◆ ABOUT THIS TASK
Within the listing below, show every line that contains the word "KiCad".

*** Block opens ***

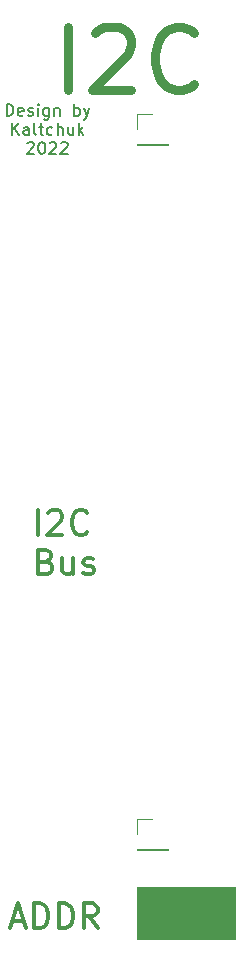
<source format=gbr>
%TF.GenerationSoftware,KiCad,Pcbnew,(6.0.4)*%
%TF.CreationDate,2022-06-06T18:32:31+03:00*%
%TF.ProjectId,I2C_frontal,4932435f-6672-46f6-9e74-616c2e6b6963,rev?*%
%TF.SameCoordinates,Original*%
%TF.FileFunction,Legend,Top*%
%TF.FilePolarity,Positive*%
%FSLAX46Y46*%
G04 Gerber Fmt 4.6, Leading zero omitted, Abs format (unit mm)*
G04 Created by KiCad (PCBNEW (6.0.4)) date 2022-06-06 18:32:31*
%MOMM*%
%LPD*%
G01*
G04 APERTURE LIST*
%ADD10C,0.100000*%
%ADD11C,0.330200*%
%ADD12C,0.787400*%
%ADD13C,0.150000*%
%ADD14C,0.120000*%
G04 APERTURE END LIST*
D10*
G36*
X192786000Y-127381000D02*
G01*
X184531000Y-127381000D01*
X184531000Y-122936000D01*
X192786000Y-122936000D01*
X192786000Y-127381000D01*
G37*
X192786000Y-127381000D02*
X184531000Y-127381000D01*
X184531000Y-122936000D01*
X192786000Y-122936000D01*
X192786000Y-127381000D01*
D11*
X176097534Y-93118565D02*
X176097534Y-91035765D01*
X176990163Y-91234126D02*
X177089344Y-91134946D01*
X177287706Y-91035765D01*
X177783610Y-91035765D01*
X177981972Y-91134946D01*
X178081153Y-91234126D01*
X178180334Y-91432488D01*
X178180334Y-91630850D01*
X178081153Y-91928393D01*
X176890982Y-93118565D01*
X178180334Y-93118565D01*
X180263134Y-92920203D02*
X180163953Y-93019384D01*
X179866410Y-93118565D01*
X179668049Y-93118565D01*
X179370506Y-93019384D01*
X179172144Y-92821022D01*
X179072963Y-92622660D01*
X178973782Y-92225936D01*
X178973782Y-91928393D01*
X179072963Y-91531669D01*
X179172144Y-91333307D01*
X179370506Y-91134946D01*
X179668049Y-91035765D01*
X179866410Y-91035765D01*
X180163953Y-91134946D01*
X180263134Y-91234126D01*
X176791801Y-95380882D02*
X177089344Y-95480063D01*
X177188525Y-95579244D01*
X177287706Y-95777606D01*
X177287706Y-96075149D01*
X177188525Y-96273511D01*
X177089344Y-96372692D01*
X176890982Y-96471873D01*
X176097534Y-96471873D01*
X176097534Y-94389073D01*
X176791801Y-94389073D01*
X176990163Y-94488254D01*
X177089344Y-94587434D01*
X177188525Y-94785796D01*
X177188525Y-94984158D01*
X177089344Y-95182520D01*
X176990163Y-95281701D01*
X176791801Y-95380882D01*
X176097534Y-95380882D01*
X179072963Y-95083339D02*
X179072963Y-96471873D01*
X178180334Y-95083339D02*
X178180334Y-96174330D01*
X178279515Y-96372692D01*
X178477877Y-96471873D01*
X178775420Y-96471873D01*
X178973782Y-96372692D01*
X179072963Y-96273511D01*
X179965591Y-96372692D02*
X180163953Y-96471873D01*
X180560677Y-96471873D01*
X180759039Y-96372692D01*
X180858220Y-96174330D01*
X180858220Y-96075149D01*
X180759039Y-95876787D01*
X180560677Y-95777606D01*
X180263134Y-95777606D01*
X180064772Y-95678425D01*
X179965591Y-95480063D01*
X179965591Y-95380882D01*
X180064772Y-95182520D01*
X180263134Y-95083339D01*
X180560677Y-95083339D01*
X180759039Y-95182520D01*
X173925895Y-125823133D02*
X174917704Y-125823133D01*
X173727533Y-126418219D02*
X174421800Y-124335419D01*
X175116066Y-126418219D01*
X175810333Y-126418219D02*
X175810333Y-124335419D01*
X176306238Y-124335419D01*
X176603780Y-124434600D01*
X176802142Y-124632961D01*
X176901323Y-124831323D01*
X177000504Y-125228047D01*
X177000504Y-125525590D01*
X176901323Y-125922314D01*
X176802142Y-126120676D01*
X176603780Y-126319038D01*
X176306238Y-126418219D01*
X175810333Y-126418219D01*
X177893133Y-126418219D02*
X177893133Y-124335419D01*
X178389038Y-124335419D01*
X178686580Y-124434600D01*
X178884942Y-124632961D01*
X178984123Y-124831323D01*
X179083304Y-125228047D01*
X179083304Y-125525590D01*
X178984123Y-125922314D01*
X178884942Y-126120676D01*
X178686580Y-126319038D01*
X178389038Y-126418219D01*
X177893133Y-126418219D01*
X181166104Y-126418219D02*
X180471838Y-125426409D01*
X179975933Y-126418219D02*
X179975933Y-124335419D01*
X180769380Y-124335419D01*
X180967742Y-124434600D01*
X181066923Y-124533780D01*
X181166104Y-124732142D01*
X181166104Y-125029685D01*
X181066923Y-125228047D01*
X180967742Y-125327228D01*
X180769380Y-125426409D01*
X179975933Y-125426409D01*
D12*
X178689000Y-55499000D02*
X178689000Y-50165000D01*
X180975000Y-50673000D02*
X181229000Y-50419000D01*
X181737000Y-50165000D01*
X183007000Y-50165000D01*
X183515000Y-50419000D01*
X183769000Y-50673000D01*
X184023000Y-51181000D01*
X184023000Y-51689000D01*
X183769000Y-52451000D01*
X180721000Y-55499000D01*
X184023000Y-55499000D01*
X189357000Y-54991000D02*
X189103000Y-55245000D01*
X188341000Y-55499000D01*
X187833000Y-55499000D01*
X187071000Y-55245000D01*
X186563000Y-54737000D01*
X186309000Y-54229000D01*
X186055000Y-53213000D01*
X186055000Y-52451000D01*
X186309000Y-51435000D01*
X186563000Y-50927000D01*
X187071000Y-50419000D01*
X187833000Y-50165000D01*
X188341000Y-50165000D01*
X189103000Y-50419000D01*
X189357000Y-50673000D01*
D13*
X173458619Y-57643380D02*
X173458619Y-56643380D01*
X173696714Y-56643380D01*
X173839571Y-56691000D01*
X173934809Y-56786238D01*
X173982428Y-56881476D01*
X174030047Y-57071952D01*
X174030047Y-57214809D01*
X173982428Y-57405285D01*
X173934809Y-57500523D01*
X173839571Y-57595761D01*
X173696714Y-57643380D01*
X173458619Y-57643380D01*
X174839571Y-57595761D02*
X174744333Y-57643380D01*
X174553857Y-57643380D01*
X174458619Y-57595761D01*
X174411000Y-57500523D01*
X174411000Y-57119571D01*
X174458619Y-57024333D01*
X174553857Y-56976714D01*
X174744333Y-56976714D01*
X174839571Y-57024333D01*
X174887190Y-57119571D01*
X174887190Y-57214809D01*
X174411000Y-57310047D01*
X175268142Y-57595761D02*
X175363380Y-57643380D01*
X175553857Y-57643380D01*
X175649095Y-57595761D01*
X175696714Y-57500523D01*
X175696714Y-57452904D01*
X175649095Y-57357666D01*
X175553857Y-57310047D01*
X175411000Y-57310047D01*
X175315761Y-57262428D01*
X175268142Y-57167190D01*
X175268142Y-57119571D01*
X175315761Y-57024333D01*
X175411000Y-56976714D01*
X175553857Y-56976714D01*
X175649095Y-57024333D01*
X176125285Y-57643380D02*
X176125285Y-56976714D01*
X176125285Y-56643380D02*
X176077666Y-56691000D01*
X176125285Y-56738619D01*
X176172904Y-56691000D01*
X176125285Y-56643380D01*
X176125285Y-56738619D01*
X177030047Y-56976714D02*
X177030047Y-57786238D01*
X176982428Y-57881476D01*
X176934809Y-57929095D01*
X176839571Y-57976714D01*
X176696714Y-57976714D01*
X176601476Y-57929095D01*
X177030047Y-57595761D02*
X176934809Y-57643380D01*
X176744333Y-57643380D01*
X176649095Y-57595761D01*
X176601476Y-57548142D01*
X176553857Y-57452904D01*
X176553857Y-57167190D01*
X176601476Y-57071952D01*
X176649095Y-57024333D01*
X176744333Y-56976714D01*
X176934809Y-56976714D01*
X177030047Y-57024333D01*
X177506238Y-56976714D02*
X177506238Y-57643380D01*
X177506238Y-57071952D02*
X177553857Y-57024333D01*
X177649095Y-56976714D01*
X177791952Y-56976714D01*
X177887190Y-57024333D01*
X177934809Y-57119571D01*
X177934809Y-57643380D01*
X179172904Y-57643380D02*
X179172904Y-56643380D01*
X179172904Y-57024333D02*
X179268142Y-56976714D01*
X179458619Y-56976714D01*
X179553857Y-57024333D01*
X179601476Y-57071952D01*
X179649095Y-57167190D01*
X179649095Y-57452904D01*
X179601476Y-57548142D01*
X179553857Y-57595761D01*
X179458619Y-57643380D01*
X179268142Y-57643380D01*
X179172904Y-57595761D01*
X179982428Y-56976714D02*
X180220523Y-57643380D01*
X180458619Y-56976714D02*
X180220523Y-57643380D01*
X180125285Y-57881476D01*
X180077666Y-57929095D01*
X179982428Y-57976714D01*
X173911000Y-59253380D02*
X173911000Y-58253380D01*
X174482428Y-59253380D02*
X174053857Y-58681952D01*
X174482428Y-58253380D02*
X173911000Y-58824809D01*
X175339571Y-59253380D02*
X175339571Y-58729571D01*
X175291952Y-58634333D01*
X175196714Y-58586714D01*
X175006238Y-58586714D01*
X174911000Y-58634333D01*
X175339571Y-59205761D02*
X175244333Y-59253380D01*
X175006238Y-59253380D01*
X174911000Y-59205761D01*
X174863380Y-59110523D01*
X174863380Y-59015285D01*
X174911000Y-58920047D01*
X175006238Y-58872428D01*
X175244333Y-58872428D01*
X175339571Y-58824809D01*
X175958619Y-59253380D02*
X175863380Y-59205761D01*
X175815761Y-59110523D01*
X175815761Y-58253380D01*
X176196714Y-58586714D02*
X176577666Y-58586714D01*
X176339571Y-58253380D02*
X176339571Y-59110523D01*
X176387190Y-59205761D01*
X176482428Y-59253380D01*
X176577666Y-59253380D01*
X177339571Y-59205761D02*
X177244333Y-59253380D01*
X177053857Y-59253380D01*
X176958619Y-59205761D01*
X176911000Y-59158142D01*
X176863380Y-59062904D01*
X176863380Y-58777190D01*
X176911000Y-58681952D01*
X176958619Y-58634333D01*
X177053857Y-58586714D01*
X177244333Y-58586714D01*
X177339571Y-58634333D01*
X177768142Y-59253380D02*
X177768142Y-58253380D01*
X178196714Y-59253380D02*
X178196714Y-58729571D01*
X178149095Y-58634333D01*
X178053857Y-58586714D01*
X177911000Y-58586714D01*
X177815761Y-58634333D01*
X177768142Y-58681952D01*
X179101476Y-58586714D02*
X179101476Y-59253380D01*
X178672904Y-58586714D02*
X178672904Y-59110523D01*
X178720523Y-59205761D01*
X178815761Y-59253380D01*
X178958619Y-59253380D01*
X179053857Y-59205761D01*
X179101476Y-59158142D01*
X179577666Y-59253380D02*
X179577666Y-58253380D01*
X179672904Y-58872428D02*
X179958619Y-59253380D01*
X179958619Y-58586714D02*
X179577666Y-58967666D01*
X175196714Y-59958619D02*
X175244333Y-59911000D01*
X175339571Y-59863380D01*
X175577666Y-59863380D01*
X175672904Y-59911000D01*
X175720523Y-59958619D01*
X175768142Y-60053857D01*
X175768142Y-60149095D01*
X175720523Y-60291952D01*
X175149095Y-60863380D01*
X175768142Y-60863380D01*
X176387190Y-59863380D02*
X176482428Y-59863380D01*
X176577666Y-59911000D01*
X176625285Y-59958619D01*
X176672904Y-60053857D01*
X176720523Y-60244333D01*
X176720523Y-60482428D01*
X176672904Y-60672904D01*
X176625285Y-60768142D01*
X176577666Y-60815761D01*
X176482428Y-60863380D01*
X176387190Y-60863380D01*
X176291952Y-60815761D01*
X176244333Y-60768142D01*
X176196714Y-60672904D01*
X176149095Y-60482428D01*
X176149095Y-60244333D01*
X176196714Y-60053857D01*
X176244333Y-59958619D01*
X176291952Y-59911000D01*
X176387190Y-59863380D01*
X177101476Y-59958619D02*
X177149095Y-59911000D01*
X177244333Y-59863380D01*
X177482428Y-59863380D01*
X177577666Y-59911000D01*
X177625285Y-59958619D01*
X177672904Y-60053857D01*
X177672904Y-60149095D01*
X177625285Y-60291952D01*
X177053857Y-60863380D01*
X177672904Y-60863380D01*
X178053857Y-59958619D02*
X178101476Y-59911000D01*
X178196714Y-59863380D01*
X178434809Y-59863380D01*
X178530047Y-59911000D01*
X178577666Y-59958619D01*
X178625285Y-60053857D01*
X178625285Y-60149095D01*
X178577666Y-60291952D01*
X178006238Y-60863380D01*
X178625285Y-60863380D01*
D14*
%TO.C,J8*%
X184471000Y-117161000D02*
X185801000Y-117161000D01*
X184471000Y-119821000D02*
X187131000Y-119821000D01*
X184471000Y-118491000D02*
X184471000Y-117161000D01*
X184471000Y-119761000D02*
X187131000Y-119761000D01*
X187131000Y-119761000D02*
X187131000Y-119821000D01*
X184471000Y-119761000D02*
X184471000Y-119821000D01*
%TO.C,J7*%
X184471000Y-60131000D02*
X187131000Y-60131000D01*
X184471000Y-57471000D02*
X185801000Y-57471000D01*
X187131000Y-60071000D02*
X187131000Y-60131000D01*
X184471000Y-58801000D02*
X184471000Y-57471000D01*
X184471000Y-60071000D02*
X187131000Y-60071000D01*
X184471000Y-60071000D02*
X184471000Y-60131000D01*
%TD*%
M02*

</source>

*** Block closes ***
*** Block opens ***

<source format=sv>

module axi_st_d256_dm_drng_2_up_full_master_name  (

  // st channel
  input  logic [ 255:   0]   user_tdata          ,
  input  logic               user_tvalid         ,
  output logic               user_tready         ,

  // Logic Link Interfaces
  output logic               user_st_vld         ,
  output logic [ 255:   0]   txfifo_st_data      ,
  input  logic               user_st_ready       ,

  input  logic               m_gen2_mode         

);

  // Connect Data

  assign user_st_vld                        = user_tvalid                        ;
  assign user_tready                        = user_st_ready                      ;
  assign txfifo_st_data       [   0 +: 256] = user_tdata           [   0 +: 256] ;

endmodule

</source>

*** Block closes ***

◆ RESPONSE BELOW
%TF.GenerationSoftware,KiCad,Pcbnew,(6.0.4)*%
G04 Created by KiCad (PCBNEW (6.0.4)) date 2022-06-06 18:32:31*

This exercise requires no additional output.